• [EXERCISE DATA]
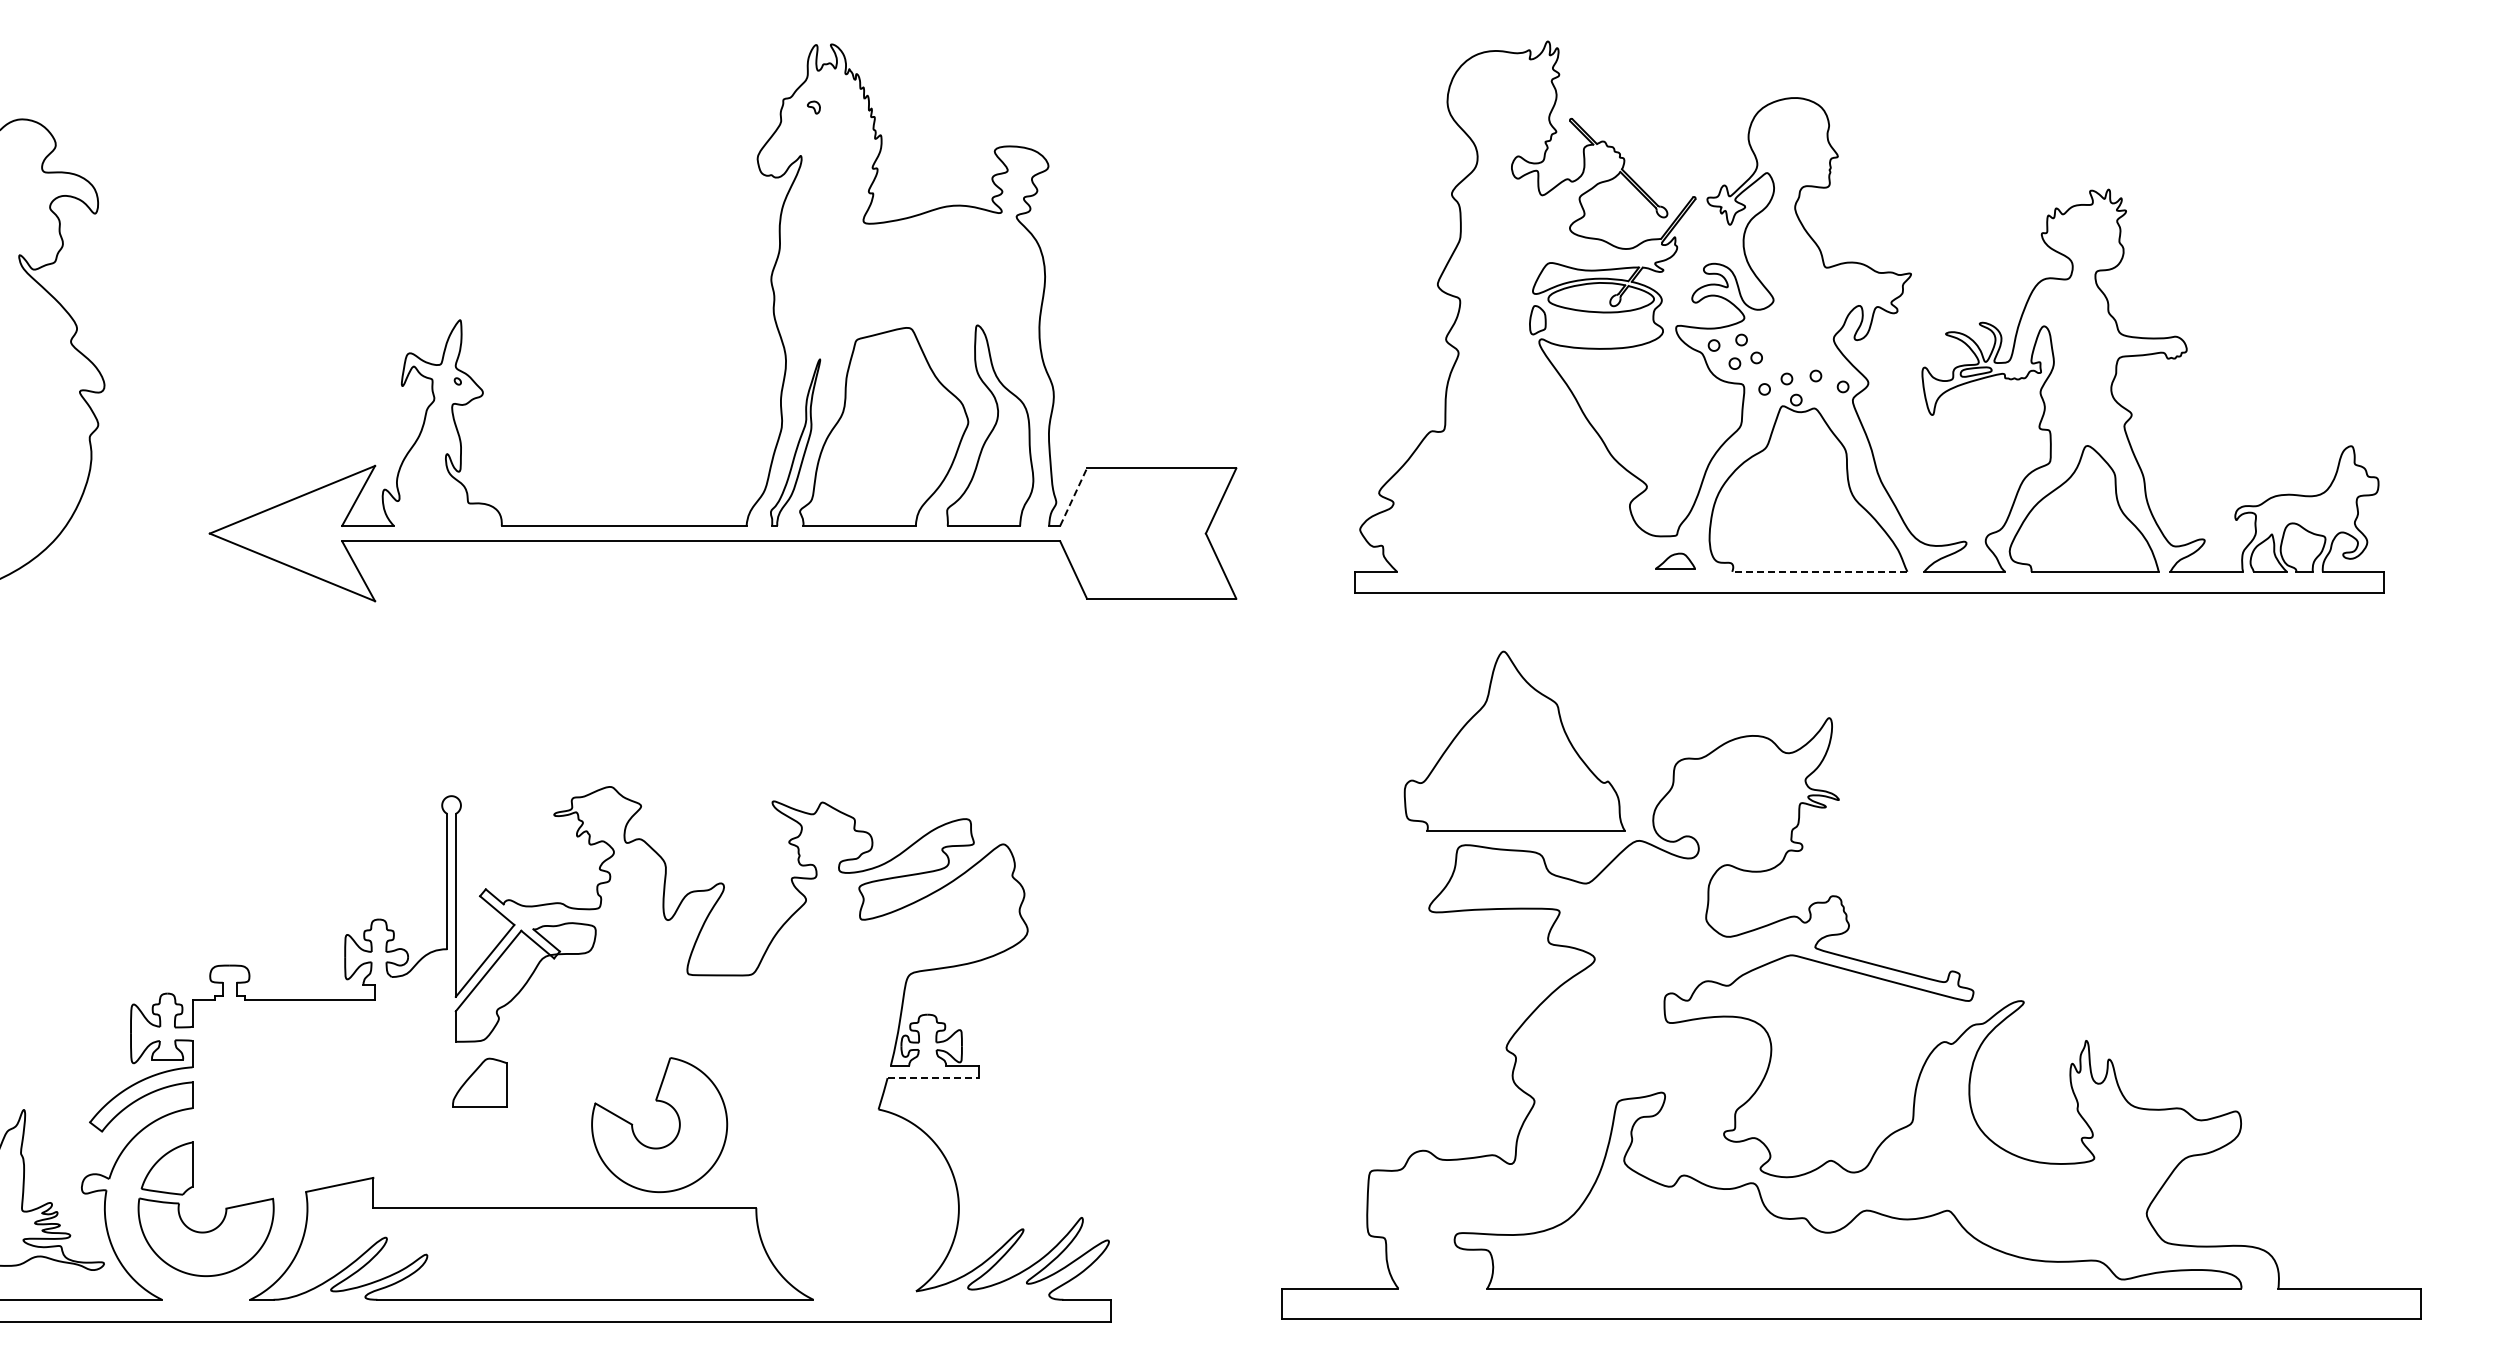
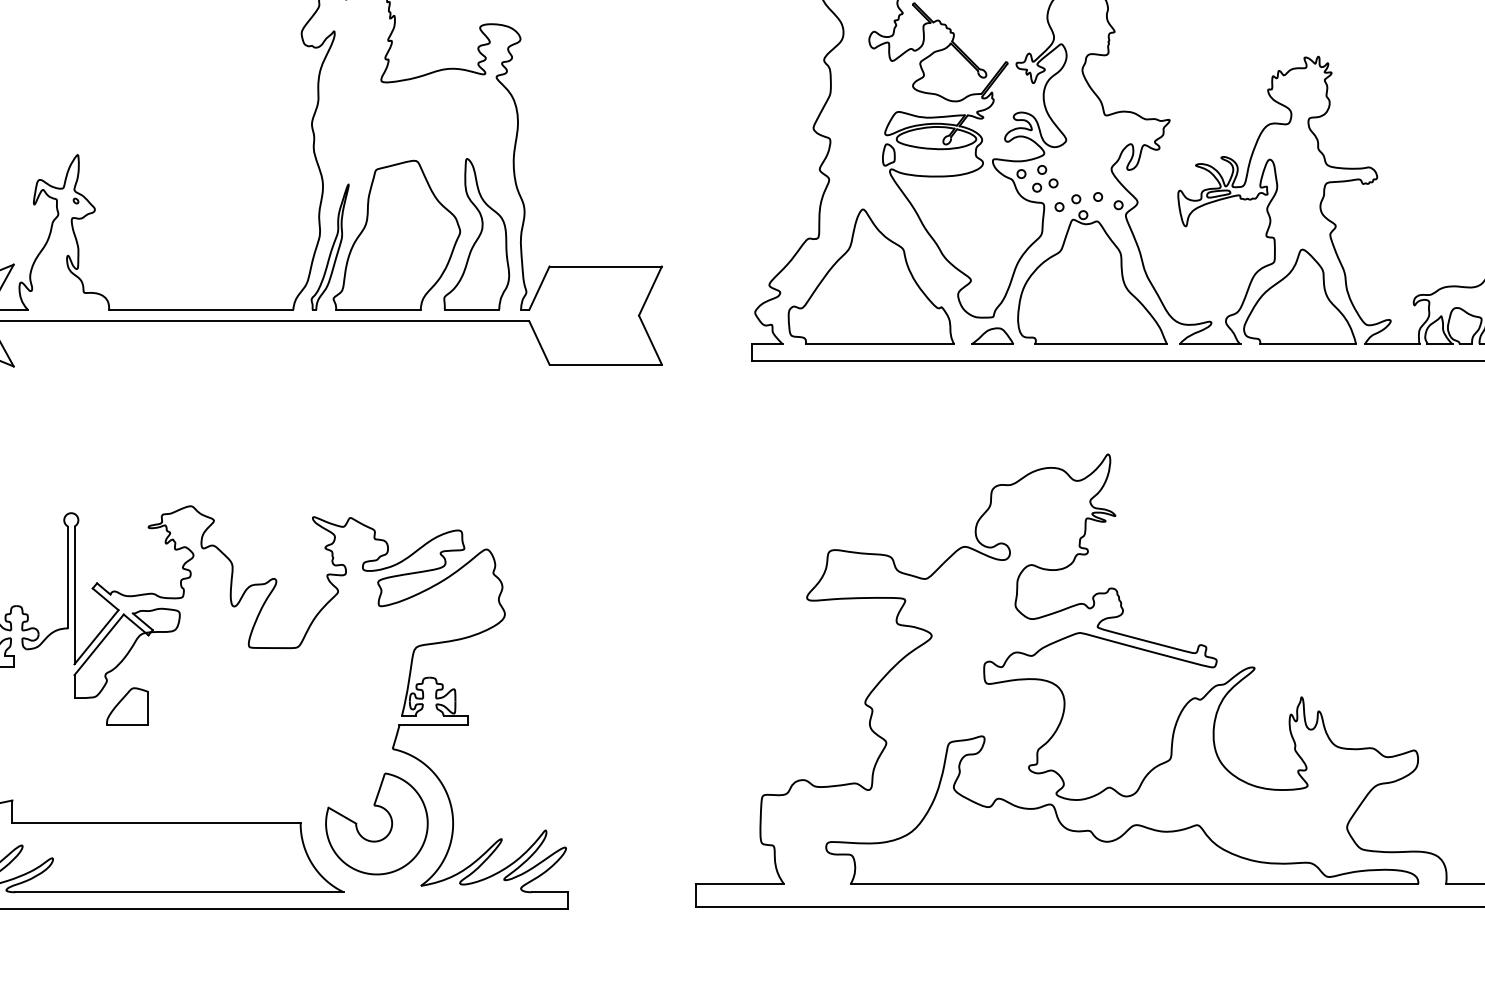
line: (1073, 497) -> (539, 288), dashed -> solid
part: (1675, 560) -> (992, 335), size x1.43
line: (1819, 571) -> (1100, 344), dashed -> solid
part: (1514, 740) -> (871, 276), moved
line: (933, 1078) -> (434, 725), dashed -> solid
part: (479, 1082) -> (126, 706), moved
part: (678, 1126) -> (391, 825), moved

---

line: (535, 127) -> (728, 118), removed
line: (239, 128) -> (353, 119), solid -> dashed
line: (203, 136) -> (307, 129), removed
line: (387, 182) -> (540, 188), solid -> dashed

• [TASK TO CARRY OUT]
Once you find the line with "part: (479, 1082) -> (126, 706), moved" in the entries above, output it and each line after it up to and including the line with "part: (678, 1126) -> (391, 825), moved", and nothing else.

• [RESPONSE TO THE EXERCISE]
part: (479, 1082) -> (126, 706), moved
part: (678, 1126) -> (391, 825), moved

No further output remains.